> **TEXTAUSZUG**
Miguel - Schaffen von emotionalen Freiräumen
Spiegel meiner Welt
In meiner Kindheit gab es nicht
viele Ereignisse, die meine so wunderbar heile Welt ins Wanken gebracht hätten.
Bis auf ein paar Diskussionen mit meinen Geschwistern, den Toden meiner Haustiere
und der Angst, alleine im Wald zu gehen, gibt es wenig, was mich rückblickend irritiert
hätte.
Ich wuchs sehr privilegiert auf und
flog das erste Mal in meinem Leben, als ich erst acht Jahre alt war, nach
Frankreich, um in Paris das Disneyland zu besuchen. Das Gefühl unter meinen
Fußsohlen, als der Boden vibrierte und schließlich abhob, würde ich mein ganzes
Leben lang nicht vergessen und immer lieben. Obwohl ich in keiner reichen
Familie groß wurde (dies ist hier relativ zu sehen, ich bin heute noch 1.63m,
was in Österreich nicht als besonders groß gilt), hat es mir nie an etwas
gefehlt und fühlte mich immer wohl zuhause, worauf ich meinen Eltern auf immer
dankbar sein werde.
Von Anfang an lernte ich gerne und
interessiert, las ab dem Alter, wo ich dazu fähig war, im Schnitt zehn Bücher
in der Woche aus unserer Stadtbibliothek, die ich jeden Dienstag stolz zum
Ausleihtresen trug, als mein Opa mich dorthin begleitete. In genau dieser Bibliothek
sollte ich auch einen meiner ersten Ferialjobs antreten, als ich 16 Jahre alt war.

> **ANGEZEIGTE EINTRÄGE**
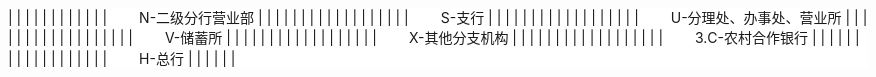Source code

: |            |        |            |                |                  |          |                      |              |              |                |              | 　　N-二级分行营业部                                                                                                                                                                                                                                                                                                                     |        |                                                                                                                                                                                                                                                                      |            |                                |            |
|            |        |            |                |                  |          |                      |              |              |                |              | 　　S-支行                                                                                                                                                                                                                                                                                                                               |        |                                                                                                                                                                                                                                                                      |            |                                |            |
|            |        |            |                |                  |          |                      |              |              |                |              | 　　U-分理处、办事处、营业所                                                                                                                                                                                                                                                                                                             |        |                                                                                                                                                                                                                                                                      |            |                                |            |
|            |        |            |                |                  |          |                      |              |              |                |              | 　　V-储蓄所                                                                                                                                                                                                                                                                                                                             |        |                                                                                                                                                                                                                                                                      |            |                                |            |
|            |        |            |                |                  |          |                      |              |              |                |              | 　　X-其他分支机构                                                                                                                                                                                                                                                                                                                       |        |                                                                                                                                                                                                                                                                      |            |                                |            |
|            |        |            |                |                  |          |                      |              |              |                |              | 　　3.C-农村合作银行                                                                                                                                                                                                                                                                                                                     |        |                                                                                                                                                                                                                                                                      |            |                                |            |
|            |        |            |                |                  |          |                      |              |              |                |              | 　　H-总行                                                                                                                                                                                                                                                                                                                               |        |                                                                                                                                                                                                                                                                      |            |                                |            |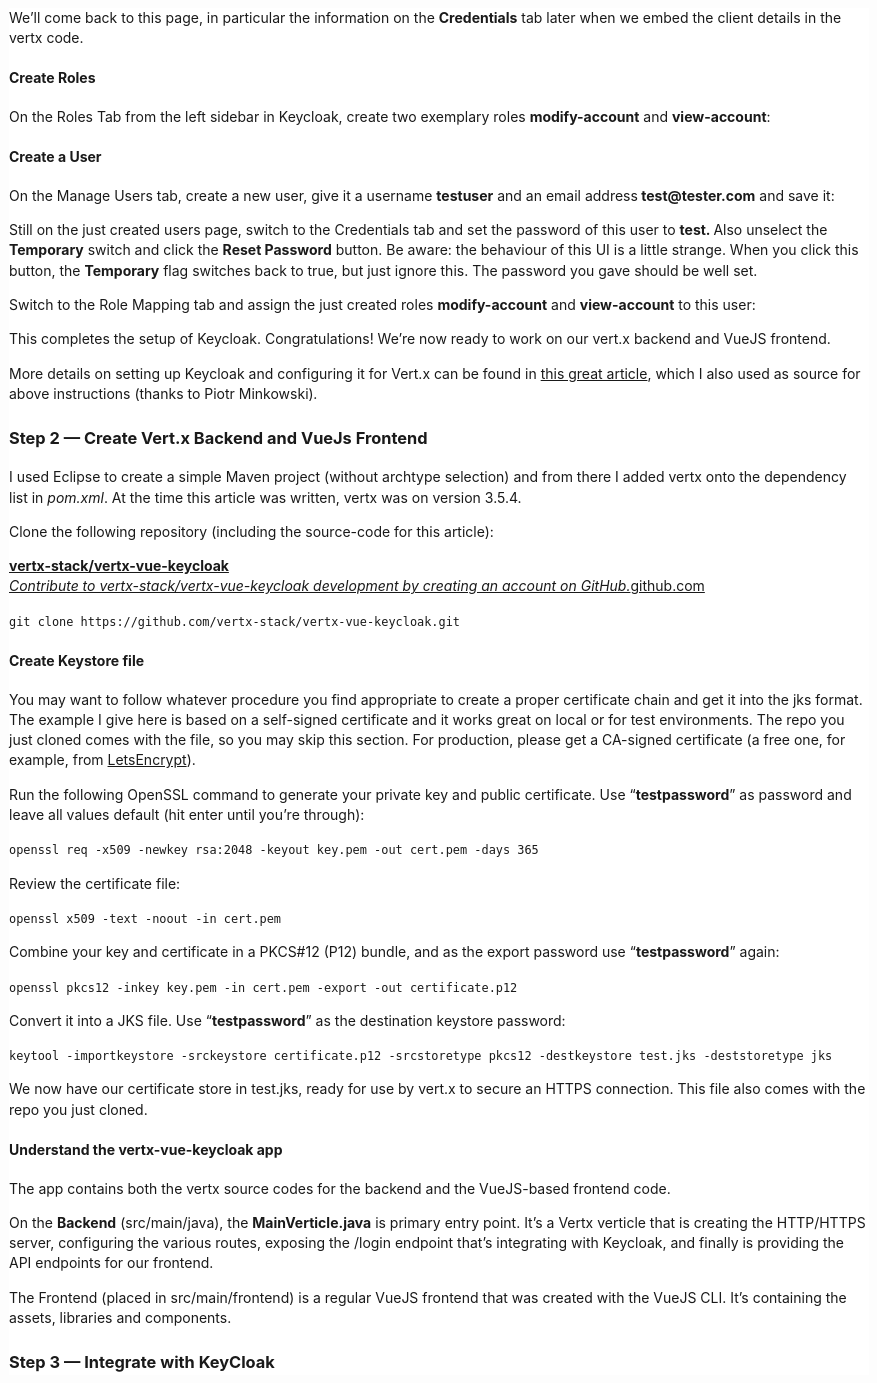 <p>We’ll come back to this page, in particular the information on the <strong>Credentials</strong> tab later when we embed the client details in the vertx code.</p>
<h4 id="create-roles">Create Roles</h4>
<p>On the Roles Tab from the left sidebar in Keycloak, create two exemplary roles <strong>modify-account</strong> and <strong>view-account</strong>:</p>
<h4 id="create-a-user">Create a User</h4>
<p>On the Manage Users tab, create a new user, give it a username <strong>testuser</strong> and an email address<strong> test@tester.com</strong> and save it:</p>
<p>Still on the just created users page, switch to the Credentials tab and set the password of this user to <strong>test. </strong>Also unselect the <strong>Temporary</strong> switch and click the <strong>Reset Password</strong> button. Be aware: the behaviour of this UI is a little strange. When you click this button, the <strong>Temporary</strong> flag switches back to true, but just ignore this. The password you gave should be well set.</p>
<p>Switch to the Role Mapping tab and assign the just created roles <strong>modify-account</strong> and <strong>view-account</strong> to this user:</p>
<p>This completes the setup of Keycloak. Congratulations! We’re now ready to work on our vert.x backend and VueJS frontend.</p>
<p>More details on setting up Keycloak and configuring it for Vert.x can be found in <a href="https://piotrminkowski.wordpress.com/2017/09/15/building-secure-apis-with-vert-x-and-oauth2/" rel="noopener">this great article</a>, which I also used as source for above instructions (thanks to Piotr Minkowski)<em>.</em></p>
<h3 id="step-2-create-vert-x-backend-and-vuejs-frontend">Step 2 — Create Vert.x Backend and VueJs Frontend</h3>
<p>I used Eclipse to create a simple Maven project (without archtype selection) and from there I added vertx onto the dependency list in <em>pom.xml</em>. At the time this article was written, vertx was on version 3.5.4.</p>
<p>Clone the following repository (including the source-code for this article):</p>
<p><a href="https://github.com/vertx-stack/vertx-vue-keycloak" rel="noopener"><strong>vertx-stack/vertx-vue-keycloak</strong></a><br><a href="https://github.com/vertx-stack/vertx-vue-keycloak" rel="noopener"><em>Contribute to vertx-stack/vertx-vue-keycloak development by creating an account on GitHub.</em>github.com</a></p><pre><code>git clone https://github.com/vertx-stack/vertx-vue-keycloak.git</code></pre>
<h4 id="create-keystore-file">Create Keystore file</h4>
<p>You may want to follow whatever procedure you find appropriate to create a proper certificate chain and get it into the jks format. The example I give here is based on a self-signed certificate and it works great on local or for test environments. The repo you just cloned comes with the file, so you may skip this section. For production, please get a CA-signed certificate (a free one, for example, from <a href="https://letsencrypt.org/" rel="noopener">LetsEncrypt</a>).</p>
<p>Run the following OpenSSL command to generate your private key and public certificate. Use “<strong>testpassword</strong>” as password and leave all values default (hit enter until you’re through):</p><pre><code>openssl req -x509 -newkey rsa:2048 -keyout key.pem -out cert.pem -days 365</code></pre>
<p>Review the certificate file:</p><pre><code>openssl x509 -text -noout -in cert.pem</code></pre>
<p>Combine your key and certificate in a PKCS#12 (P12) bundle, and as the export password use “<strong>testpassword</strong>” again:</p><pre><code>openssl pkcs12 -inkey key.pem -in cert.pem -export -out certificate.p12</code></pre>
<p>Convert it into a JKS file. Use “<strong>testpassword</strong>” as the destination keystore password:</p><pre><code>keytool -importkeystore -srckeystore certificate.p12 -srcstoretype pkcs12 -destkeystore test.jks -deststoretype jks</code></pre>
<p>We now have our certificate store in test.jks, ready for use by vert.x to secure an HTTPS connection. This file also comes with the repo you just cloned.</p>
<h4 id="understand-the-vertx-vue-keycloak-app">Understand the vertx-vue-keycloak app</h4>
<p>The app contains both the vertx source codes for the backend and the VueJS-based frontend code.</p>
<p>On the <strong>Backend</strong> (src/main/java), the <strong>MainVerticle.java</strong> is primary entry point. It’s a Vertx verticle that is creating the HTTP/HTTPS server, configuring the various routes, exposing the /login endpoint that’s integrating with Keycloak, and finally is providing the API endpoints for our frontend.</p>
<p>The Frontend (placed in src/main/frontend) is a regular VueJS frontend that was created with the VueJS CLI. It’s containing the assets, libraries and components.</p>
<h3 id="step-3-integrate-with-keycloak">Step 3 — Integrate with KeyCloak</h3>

> **ARBEITSAUFTRÄGE**
(a) Schreibe aus dem Kindheitsbericht alles von „Von Anfang an“ bis hinunter zu „Jahre alt war.“ wortgetreu ab.
(b) Wie viele Bücher las die schreibende Person laut dem Kindheitsbericht im Schnitt pro Woche?
(c) Führe den Kindheitsbericht nach seinem letzten Satz weiter.

> **ANTWORTEN**
(a)
Von Anfang an lernte ich gerne und
interessiert, las ab dem Alter, wo ich dazu fähig war, im Schnitt zehn Bücher
in der Woche aus unserer Stadtbibliothek, die ich jeden Dienstag stolz zum
Ausleihtresen trug, als mein Opa mich dorthin begleitete. In genau dieser Bibliothek
sollte ich auch einen meiner ersten Ferialjobs antreten, als ich 16 Jahre alt war.

(b) Im Schnitt zehn Bücher in der Woche.

(c)
Noch heute wäre ich gerne Bibliothekarin, so wie es einer meiner ersten Berufswünsche
verrät, aber die Katalogisierung erwärmt mein Herz leider nicht so sehr wie die
Tatsache, ständig von Büchern umgeben zu sein.
Selbst in meiner sehr störrischen
und schwierigen Teenagerzeit, die uns alle vor Herausforderungen stellte, war
die Schule nie ein Konfliktthema in unserem Haus. Allerdings bin und war ich ein
dickköpfiges Mädchen, was ich heute noch gerne auf mein Sternzeichen schiebe,
und ich diskutiere Dinge sehr gerne aus. Emotionen kochen bei mir immer hoch
und ich lerne heute noch, diese im Griff zu halten und zu verhindern, dass sie
manche Situationen erschweren.
Streiten hat bei uns daheim immer dazugehört, genauso wie das relativ schnelle Vertragen danach. Länger als ein paar Tage (im absoluten Höchstfall) hat bei uns ein Konflikt nie angedauert, weil wir danach immer übereinander lachen mussten.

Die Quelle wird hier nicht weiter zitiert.